WHAT IS BEING ASKED: Can you pick up the passage below on healing from trauma and the mental health evidence base and carry it on from its final sentence?

STUDY TEXT:
And when the evidence base is all about reducing symptoms, and schools of therapy are all about reducing symptoms for certain DSM diagnoses, well, no wonder the whole concept of an evidence base is screwed up. Because a lot of times, people’s so-called symptoms need to get worse as they heal. I think about myself and healing from trauma. Incredibly painful. Much more difficult to sleep when I was looking at the truth of how horrible my parents were, looking at the truth of how rotten my childhood was, looking at the awfulness of what I had been through. It’s like this was not easy. This didn’t allow me to function better. This didn’t allow me to have a more normal life that plugged into our crazy society. In many ways, it’s like for a long time I had to pull back and feel very, very alienated from our world. Alienated from our world, more psychiatric symptoms. This is the evidence base that shows what I was doing was wrong. And yet the evidence in my own personal life showed that the creativity and courage that I had to heal, and the same thing I see with others. So much of the healing that they do goes against the mental health field. The healing sometimes has to directly contradict what their therapists want them to do.

ENTRIES SUPPLIED:
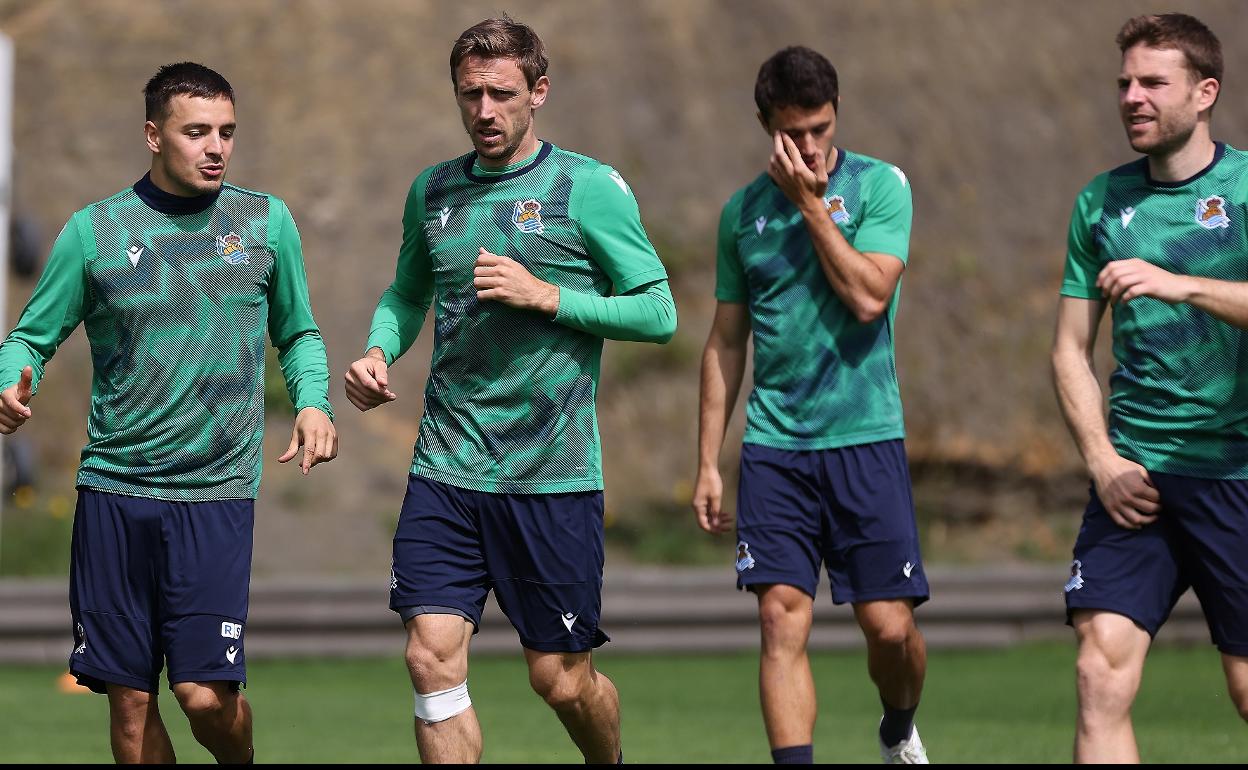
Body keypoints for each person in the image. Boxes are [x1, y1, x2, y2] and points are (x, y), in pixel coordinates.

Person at [343, 16, 675, 764]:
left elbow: (658, 312)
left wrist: (547, 296)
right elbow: (407, 294)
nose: (484, 110)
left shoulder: (588, 188)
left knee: (560, 681)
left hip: (551, 476)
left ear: (538, 92)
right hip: (448, 466)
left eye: (501, 93)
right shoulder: (433, 190)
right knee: (429, 657)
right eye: (471, 94)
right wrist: (378, 350)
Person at [0, 62, 336, 764]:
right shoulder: (93, 231)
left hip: (215, 495)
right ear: (154, 135)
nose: (216, 148)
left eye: (226, 133)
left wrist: (312, 402)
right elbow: (30, 337)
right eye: (196, 132)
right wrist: (11, 381)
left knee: (205, 697)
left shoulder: (265, 223)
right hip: (115, 493)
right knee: (130, 708)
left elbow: (299, 331)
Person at [692, 46, 928, 764]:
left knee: (889, 629)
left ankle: (898, 726)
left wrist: (810, 206)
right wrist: (707, 462)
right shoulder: (741, 214)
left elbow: (868, 297)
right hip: (775, 448)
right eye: (792, 134)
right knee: (779, 619)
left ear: (837, 114)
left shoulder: (881, 186)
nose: (809, 147)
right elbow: (725, 342)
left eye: (820, 129)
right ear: (766, 126)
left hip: (866, 438)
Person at [1051, 13, 1248, 763]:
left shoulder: (1244, 188)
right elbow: (1069, 350)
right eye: (1125, 83)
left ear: (1205, 92)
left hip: (1236, 475)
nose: (1132, 97)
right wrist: (1102, 460)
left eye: (1153, 83)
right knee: (1098, 672)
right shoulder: (1100, 202)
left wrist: (1181, 284)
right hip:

OUTPUT:
Why is it that so many people that I’ve seen do better in their lives when they can figure out how to taper off their evidence-based psychiatric drugs? So the evidence base, I was thinking about this also when we talk about the value in an evidence base in a type of therapy. Well, by that same logic, why don’t we say, “You know, that art is no good because it doesn’t have an evidence base?” I think nowadays what we need for any art to get into an art museum is evidence-based art. And the same thing: no more music on the radio, no more music on television, no more music on the internet. It’s all canceled unless it has an evidence base behind it. Oh, now Mozart? Well, you know, he didn’t exactly follow chord progressions in a proper way. Let’s cut him out. No more evidence base behind it. Or Tchaikovsky? Ah, you know, some of his dissonance, it kind of doesn’t work. It doesn’t follow the evidence base. Evidence-based music, evidence-based art. H, what else? Evidence-based drawing. Drawing has to follow exactly certain rules; otherwise, it does not follow the evidence base.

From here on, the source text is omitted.